| PASSAGE |
....
Some of this talk carries an implicit suggestion: Do what I say or we will have another Great Depression. And no wonder: This September feels a lot like autumn 1929.

But there's an important fallacy here. The stock market crash of October 1929 and the Great Depression were not the same thing. What made the depression great was not magnitude but duration -- the fact that unemployment was still 20% 10 years later. In the 1930s, policies like the ones described above did not speed recovery; they impeded it.

Not long after the market crashed to 199 from its 381 high at the end of the summer of 1929, President Herbert Hoover turned on short sellers. Like our SEC, he demanded a curb on short sales. "Bear raids" or "bear parties" were to be stopped; the blame for the crash all belonged to "certain gentlemen."

[...]

But like today's politicians, Roosevelt also used the downturn as a weapon to trash markets generally. The New Dealers even used the same mocking phrases Mr. Obama does today. The rich might think that wealth trickled down, Roosevelt's speechwriter Sam Rosenman would later note, but "Roosevelt believed that prosperity did not 'trickle' that way."

[...]

In these years, the market was trying to recover, but prosecutors and tax collectors kept getting in the way. Mrs. Pelosi might note that even after the Pecora Commission finally completed its hearings, unemployment was still 20% rather than 10%.
....
| DATA RECORDS |

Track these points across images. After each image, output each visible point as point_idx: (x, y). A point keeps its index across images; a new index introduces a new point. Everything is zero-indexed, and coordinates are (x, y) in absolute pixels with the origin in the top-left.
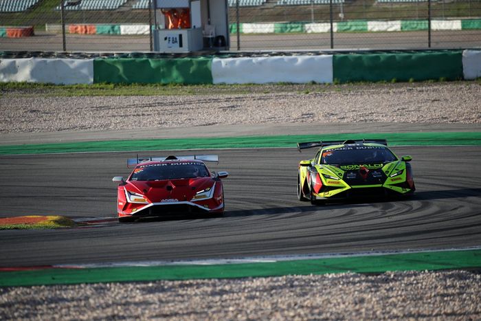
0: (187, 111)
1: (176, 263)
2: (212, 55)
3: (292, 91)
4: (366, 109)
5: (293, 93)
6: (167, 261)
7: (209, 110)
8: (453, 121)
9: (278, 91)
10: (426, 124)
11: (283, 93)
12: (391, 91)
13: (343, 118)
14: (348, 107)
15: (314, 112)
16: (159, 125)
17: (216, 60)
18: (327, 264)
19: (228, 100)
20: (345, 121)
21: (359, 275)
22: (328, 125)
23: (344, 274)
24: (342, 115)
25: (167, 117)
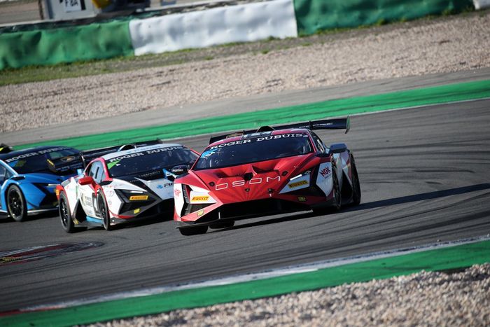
0: (107, 96)
1: (183, 287)
2: (129, 16)
3: (244, 53)
4: (351, 65)
5: (246, 56)
6: (171, 286)
7: (138, 91)
8: (476, 66)
9: (225, 55)
10: (439, 75)
11: (233, 57)
12: (378, 37)
13: (324, 80)
14: (326, 65)
15: (282, 77)
16: (75, 118)
17: (133, 23)
18: (387, 265)
19: (160, 74)
20: (328, 83)
21: (437, 273)
22: (306, 92)
23: (417, 275)
24: (321, 77)
25: (82, 107)
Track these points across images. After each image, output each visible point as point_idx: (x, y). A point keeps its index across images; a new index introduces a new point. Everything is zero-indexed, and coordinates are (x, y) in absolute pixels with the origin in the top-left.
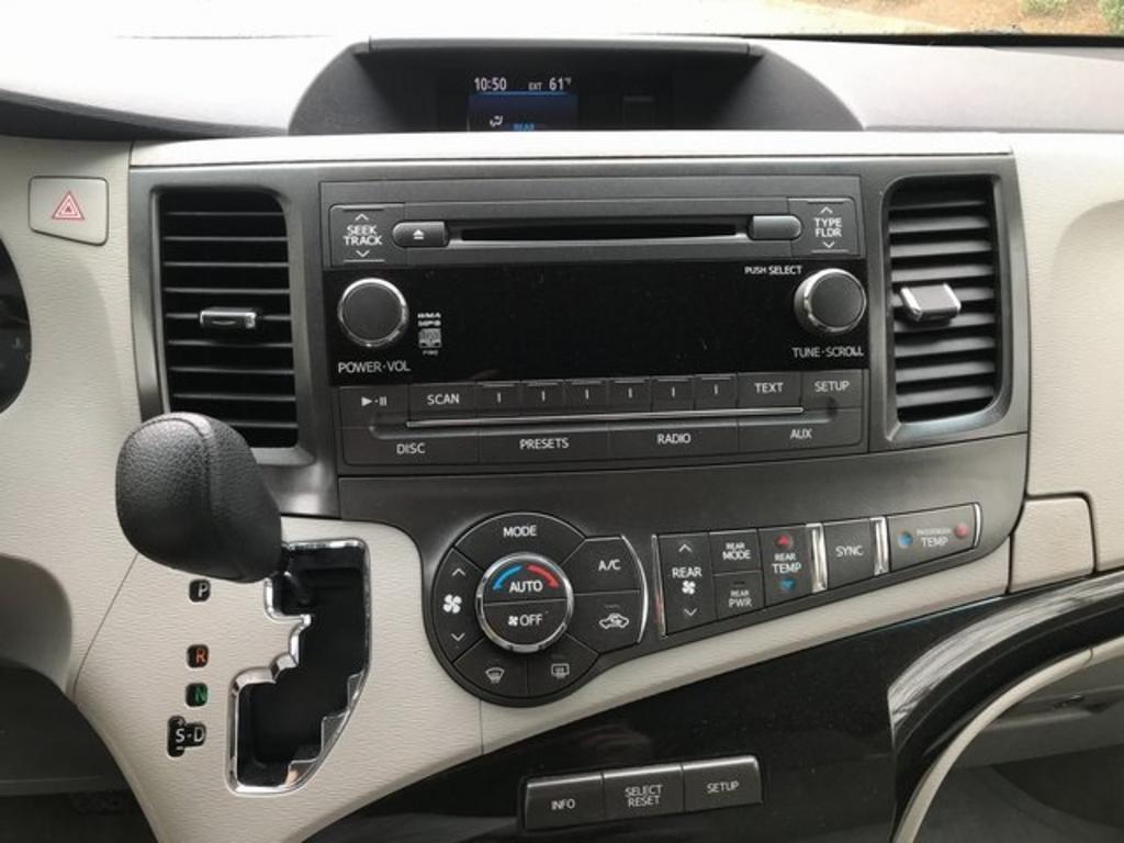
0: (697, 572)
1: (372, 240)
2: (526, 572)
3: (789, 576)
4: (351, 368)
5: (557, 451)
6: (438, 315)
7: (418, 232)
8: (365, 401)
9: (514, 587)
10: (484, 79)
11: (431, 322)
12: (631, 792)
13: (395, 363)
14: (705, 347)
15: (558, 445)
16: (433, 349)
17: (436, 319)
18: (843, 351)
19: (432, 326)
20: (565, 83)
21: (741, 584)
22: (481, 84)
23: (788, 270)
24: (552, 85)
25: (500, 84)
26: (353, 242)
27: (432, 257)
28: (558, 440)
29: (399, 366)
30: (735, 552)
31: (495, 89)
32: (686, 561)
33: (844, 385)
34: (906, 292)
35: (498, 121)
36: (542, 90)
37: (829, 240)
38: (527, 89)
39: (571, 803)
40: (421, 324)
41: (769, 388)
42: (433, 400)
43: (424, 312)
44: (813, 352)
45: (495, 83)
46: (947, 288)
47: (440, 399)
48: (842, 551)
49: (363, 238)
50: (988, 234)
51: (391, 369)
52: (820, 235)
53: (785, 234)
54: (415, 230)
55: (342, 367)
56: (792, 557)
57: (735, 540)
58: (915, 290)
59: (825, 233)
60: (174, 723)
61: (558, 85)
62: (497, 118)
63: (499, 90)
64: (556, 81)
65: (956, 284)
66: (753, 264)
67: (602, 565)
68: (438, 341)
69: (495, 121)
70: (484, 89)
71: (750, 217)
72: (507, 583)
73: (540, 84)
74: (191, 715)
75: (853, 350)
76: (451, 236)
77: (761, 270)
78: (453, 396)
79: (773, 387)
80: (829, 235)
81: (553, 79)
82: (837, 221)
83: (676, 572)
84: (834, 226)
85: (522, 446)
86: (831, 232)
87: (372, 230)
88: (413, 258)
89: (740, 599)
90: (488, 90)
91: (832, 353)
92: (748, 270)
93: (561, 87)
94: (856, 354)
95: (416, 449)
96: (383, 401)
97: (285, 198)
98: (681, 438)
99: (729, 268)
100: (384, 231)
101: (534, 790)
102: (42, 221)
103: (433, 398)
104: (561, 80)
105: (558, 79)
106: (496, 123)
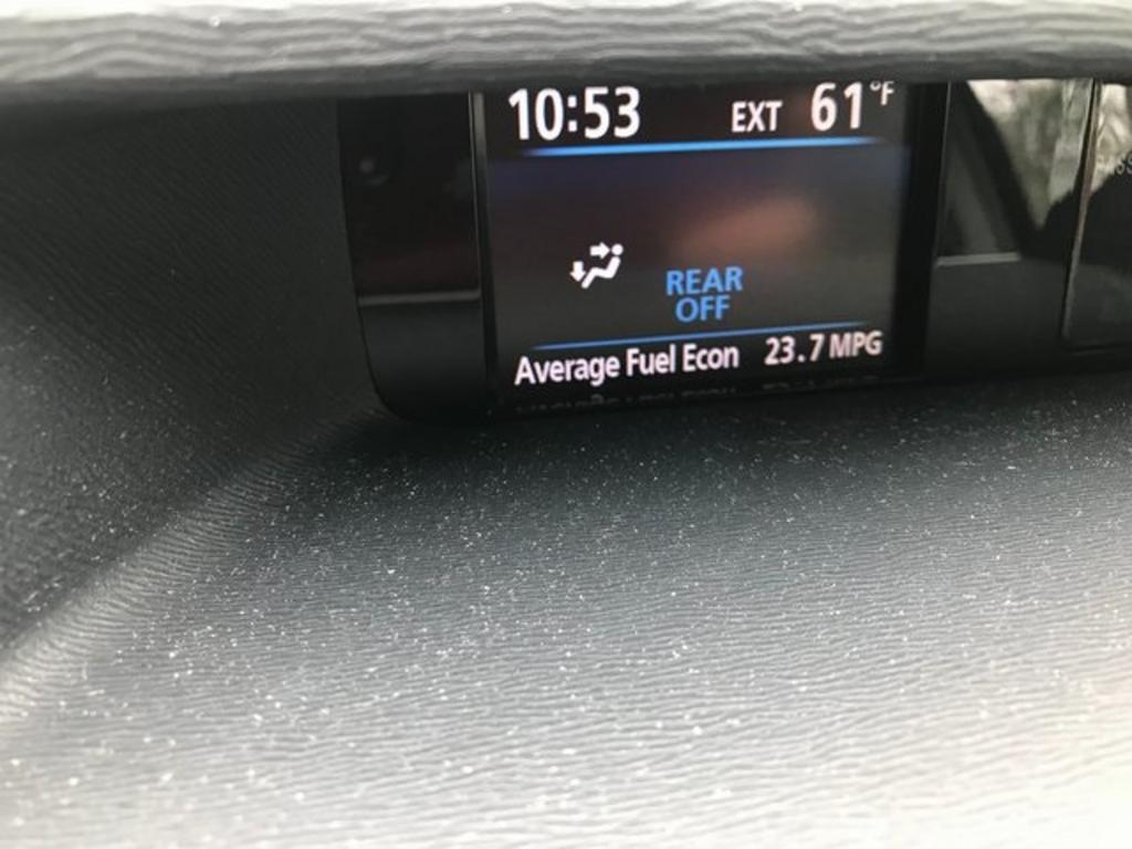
10: (549, 93)
20: (870, 98)
25: (616, 113)
31: (591, 133)
35: (603, 262)
36: (780, 133)
45: (591, 107)
61: (844, 106)
62: (600, 250)
63: (609, 138)
64: (838, 96)
69: (592, 263)
70: (551, 134)
73: (773, 106)
81: (826, 88)
90: (566, 138)
104: (854, 91)
105: (842, 85)
106: (596, 272)
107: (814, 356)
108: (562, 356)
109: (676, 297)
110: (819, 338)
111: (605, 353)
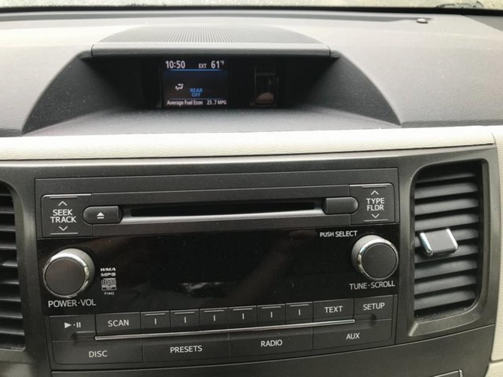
....
| BRIEF 1 |
In the passage on the Great Depression, to what level did the market fall from its 381 high of 1929?
| BRIEF 2 |
Reproduce the Great Depression passage word for word, starting with "Some of this" and going on through "like autumn 1929.".

| TASK RESULT 1 |
It fell to 199.

| TASK RESULT 2 |
Some of this talk carries an implicit suggestion: Do what I say or we will have another Great Depression. And no wonder: This September feels a lot like autumn 1929.